The effectiveness of a city's police department depends importantly on the respect and trust of the community and on the perception in the community that it enforces the law fairly, even-handedly, and without bias.  If the police department treats a segment of the population of any race, religion, gender, national origin, or sexual preference, etc., with contempt, so that the particular minority comes to regard the police as oppressor rather than protector, respect for law enforcement is eroded and the ability of the police to do its work in that community is impaired. Members of the minority will be less likely to report crimes, to offer testimony as witnesses, and to rely on the police for their protection. When the police make arrests in that community, its members are likely to assume that the arrests are a product of bias, rather than well-founded, protective law enforcement. And the department's ability to recruit and train personnel from that community will be damaged. 
Pappas v. Giuliani, 290 F.3d 143, 146–47 (2d Cir. 2002)(internal citations and quotations omitted).

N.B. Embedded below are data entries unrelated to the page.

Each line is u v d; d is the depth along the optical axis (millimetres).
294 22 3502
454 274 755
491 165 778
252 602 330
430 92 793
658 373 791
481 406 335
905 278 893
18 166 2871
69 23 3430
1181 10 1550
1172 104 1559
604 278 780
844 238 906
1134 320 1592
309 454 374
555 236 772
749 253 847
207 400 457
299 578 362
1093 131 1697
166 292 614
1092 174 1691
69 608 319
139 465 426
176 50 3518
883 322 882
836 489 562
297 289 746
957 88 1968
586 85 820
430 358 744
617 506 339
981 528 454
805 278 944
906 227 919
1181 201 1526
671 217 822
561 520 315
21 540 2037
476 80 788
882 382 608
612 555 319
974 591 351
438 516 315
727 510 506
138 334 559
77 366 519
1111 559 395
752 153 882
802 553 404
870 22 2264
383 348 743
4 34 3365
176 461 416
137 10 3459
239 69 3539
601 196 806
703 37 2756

This is not the first time we have seen animus for the rights of immigrants from Chief Bunde. In 2017 we sent a letter to every police chief around the state outlining some of the constitutional rights of immigrants and explaining the legal consequences of holding immigrants unlawfully for Immigration and Customs Enforcement. Police Chief Bunde wrote “NO” in large letters on the letter and returned it to us. That incident coupled with this video makes for a clear picture of Chief Bunde and his views on the rights of immigrants and people of color who speak languages other than English. 

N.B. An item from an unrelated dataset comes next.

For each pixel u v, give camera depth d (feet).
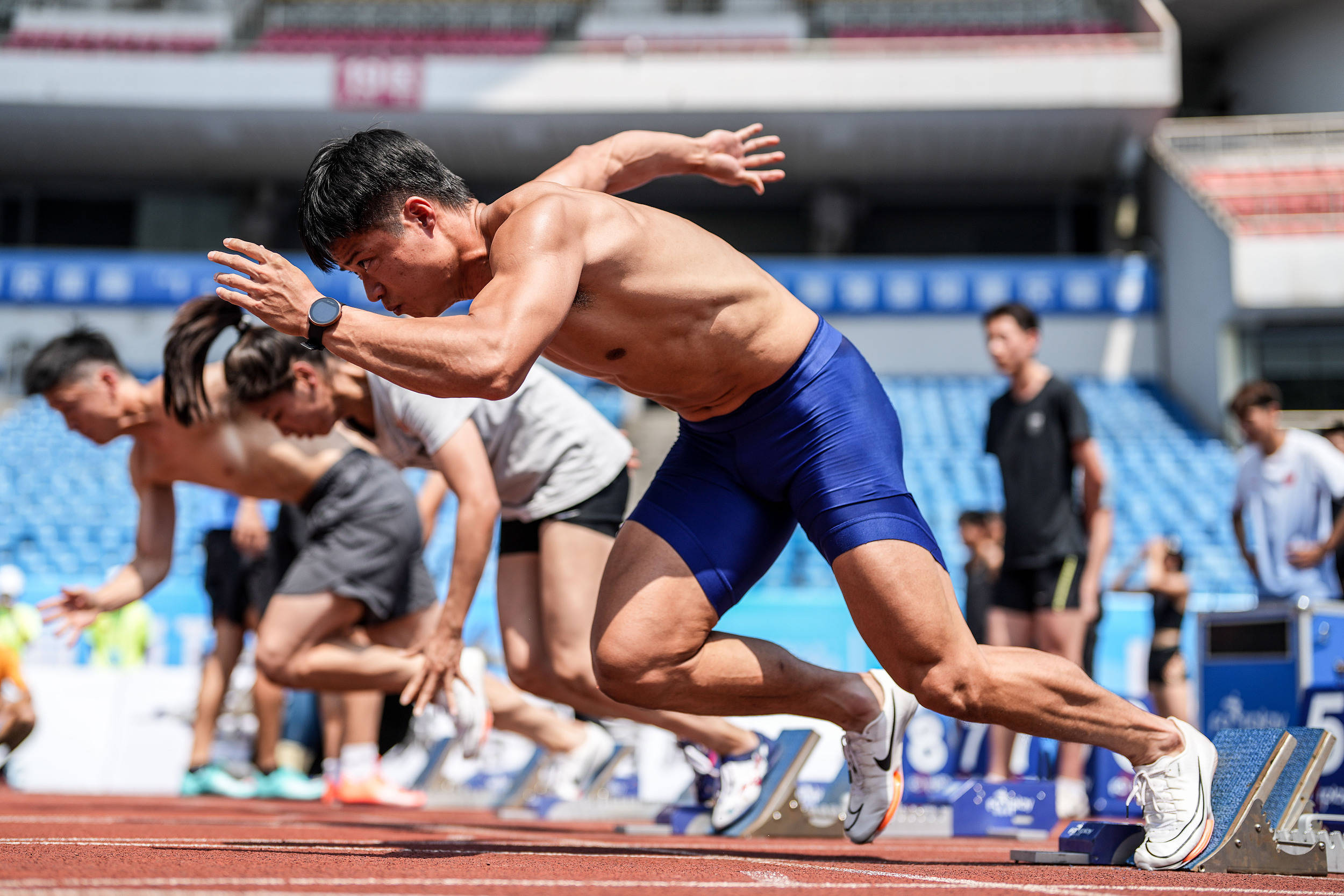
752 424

The video posted by Chief Bunde raises serious questions about his ability to lead a police department and the City’s ability to deliver impartial police services to every member of the community. We respectfully request that the City initiate an investigation into this matter and implement strategies to ensure that the City’s police chief and police officers do their jobs impartially and without biases towards the people that they have sworn to protect and serve. Please inform us of the steps you have taken to address this situation.